TEXTO:
Tomarse el tiempo para leer un libro por placer, algo que no está en los presupuestos inmediatos de la consulta profesional o laboral, cabe dentro de las paradojas que anota Köhler: “La paradoja más conocida de nuestro tiempo, la abundancia de la falta de tiempo”. La otra paradoja es que la humanidad puso toda su inteligencia —y lo sigue haciendo— para reducir las distancias. Allí se resume buena parte de la historia de la modernidad, su afán por la movilidad y la aceleración, que busca a toda costa matar el espacio entre uno y otro lugar para con ello ganar tiempo. La autora lo dice muy bien: la modernidad es un “un proceso de acortamiento de los tiempos de la espera” y en esa economía mundial de la aceleración se ven “las horas del día como un presupuesto disponible”. Pero entonces —y aquí viene la paradoja— nos servimos golosos ese tiempo disponible y atiborramos las agendas de citas. Se supone que matamos el espacio para que nos quede el tiempo. Lo dijo el poeta y ensayista alemán Heinrich Heine, en 1843, a propósito de la aceleración que había generado el tren en el mundo: “Los trenes matan el espacio, y entonces no nos queda más que el tiempo”. Lo que no se imaginó el poeta es que la humanidad iba a rebanar ese tiempo en pequeñas lonchas como un salami, porque el éxito suele medirse en la mayor cantidad de obligaciones que podemos asumir en el menor tiempo posible.

Matamos el espacio con el acortamiento de las distancias, pero en “nuestro compulsivo afán de satisfacción” renunciamos al disfrute del camino. Apenas acaba de empezar el año y ya empezamos los afanes por la falta del tiempo y la aceleración que apenas nos permite ver el espacio cuando lo reproducimos en imágenes en la virtualidad. Inventamos el tiempo para luego quejarnos de su carencia. Miguel, un indígena kogui que conocí a mediados del año pasado en una subida a la Sierra Nevada de Santa Marta, no tiene ese problema. Hace travesías a pie de trece horas para visitar a su madre y su familia que viven en otro pueblo y en vez de matar el espacio para ganar tiempo lo que hace es emplear el tiempo para fundirse con el espacio. No sobra decirles que Miguel usa un celular de alta gama y que ocasionalmente escucha música durante el trayecto. Pero no asume la distancia entre un lugar y otro como “un insulso entreacto” —como dice Köhler para referirse a una tradición que inaugura la modernidad—, sino que renueva con cada travesía su fusión con la naturaleza.

Feliz año. En este 2023, regálense el tiempo y el espacio e invéntense formas para asumirlos de otra manera.

MATERIAL:
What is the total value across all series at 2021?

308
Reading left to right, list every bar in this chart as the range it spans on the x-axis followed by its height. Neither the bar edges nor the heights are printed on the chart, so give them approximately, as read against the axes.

ENUNCIADO:
Según el texto sobre la falta de tiempo, ¿cuántas horas duran las travesías a pie que hace Miguel para visitar a su madre? No hace falta usar el material.

RESPUESTA:
Trece horas.